→ Assigned task
Retype the records below line for line, keeping every word, accent, punctuation mark, and line break unchanged.
══ Data provided ══
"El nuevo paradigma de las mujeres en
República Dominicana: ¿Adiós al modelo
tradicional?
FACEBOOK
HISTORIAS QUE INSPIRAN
═══
→ Task solution
"El nuevo paradigma de las mujeres en
República Dominicana: ¿Adiós al modelo
tradicional?
FACEBOOK
HISTORIAS QUE INSPIRAN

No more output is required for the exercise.